- Opening Delimiter -

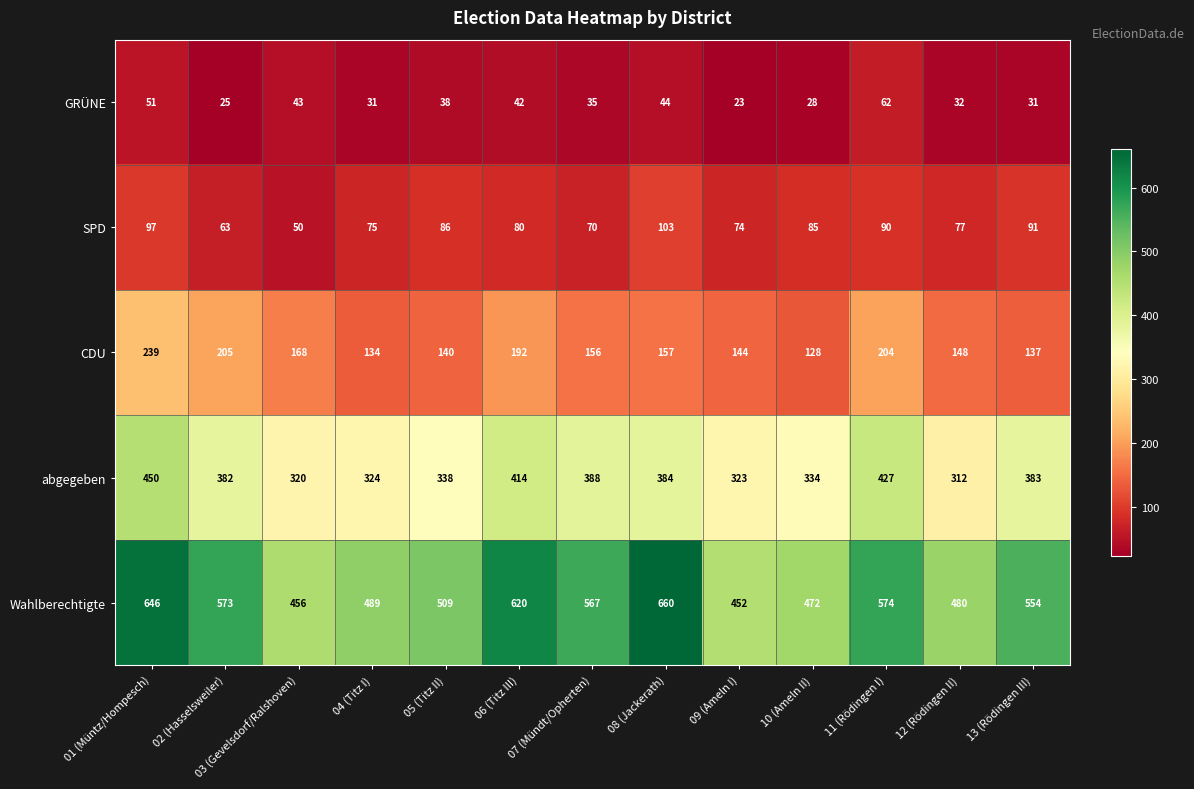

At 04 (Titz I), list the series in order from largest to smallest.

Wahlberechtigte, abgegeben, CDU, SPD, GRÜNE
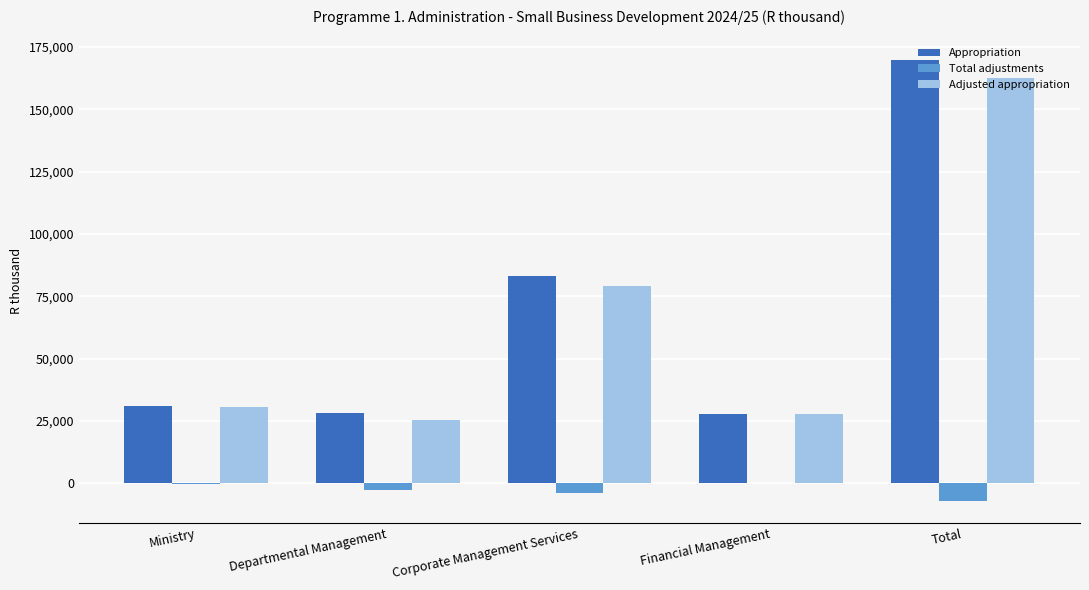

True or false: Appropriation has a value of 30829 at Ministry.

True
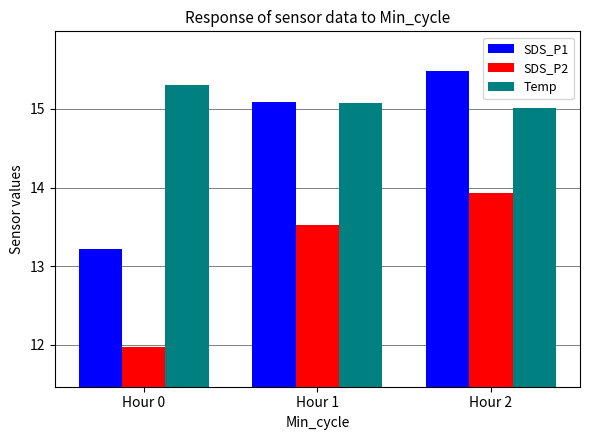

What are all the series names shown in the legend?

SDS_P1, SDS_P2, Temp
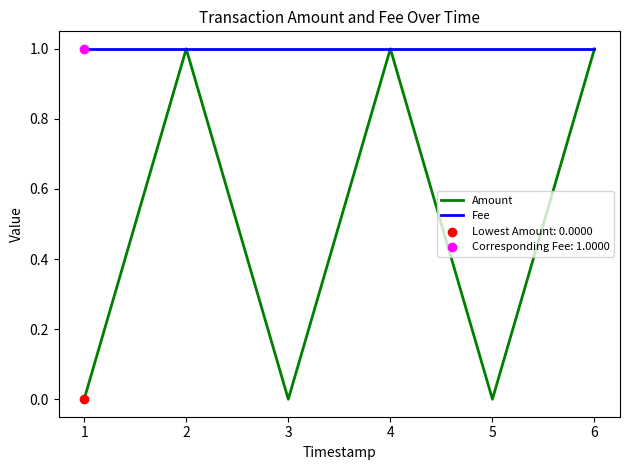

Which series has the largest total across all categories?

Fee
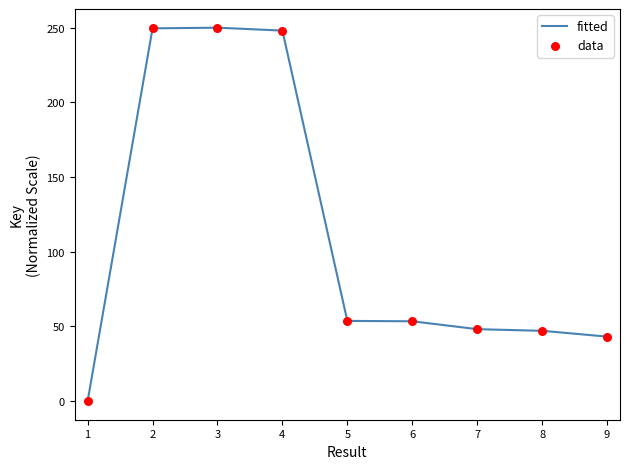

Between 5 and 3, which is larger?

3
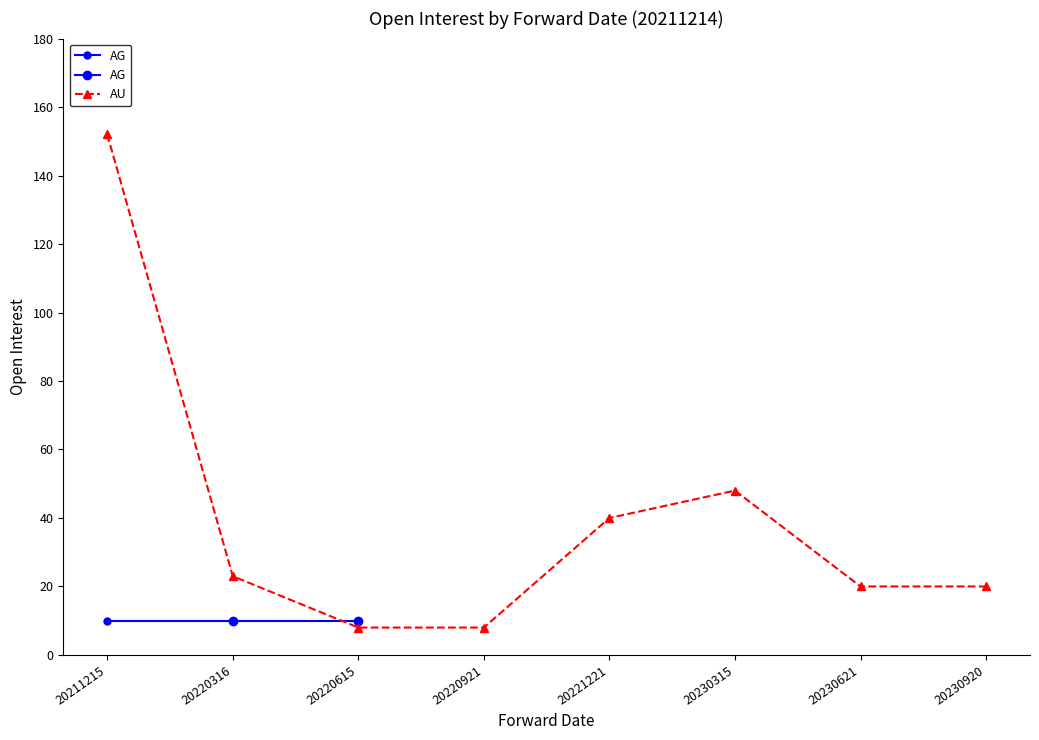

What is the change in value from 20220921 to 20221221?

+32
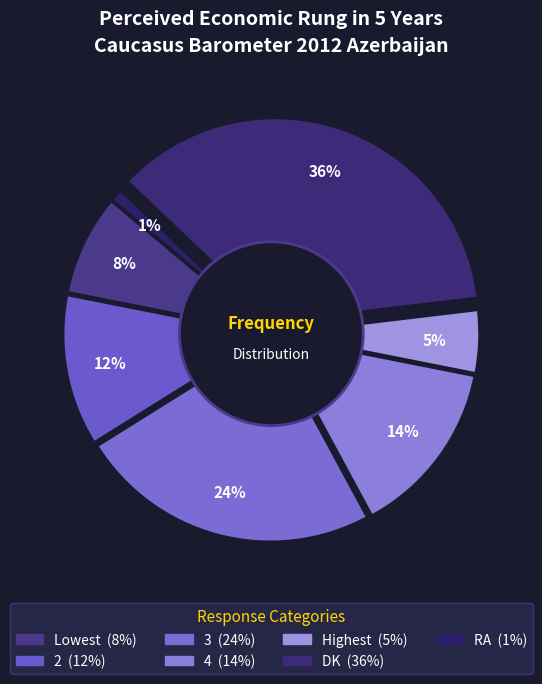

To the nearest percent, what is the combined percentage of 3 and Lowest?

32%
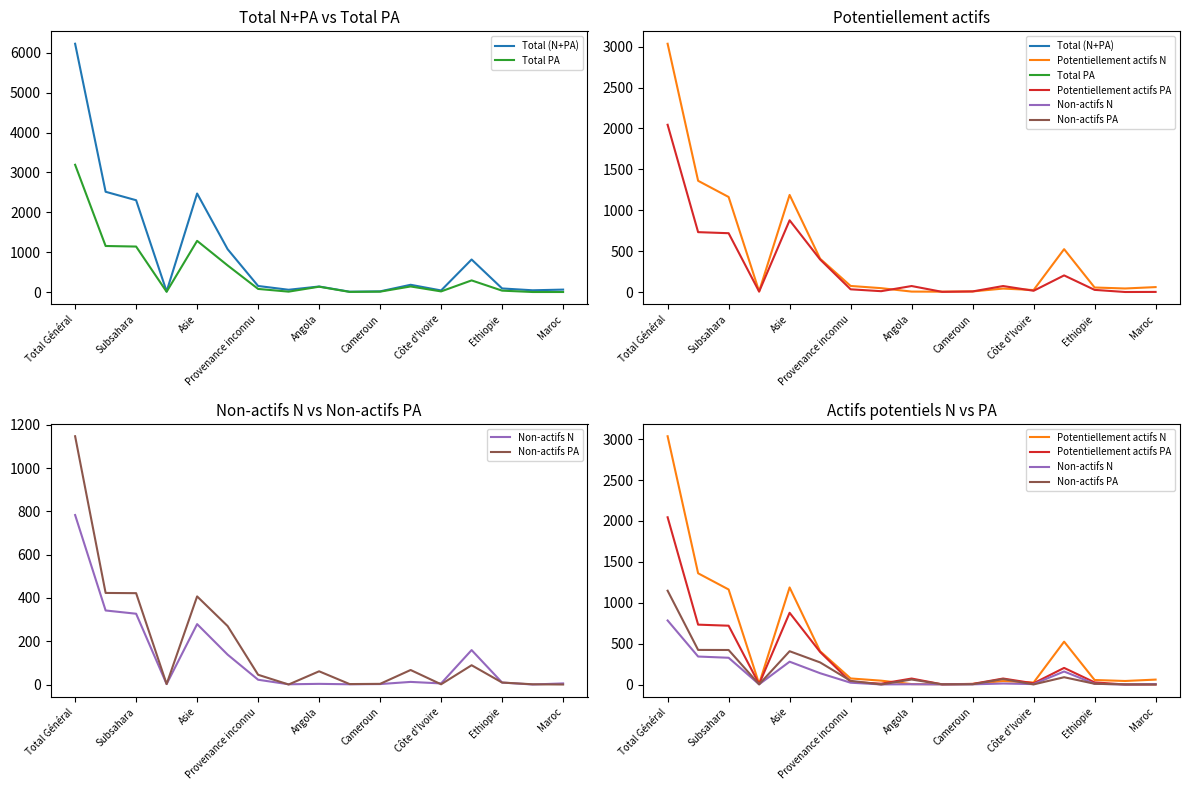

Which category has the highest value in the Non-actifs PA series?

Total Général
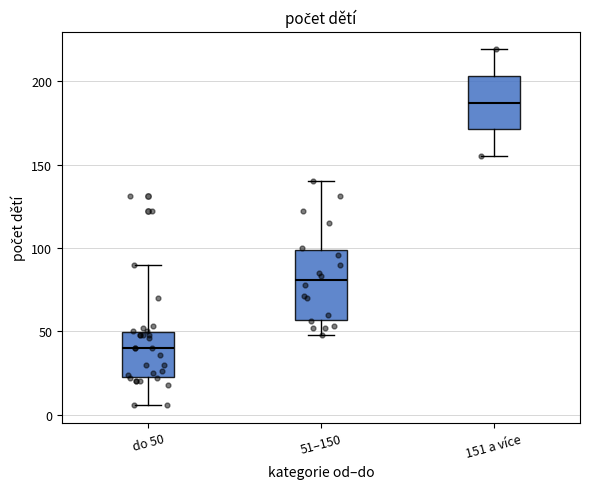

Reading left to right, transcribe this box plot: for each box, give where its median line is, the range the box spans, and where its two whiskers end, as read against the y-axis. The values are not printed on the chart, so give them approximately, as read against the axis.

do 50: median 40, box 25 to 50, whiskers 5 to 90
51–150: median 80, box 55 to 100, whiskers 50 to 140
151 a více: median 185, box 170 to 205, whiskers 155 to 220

- Closing Delimiter -

### Task description
Copy the data word for word, from the line containing "SDS_P1, SDS_P2, Temp" through the end, and leave out the pictures.

### Output
SDS_P1, SDS_P2, Temp

Which series has the largest total across all categories?

Fee

Between 5 and 3, which is larger?

3

What is the change in value from 20220921 to 20221221?

+32

To the nearest percent, what is the combined percentage of 3 and Lowest?

32%

Which category has the highest value in the Non-actifs PA series?

Total Général

Reading left to right, transcribe this box plot: for each box, give where its median line is, the range the box spans, and where its two whiskers end, as read against the y-axis. The values are not printed on the chart, so give them approximately, as read against the axis.

do 50: median 40, box 25 to 50, whiskers 5 to 90
51–150: median 80, box 55 to 100, whiskers 50 to 140
151 a více: median 185, box 170 to 205, whiskers 155 to 220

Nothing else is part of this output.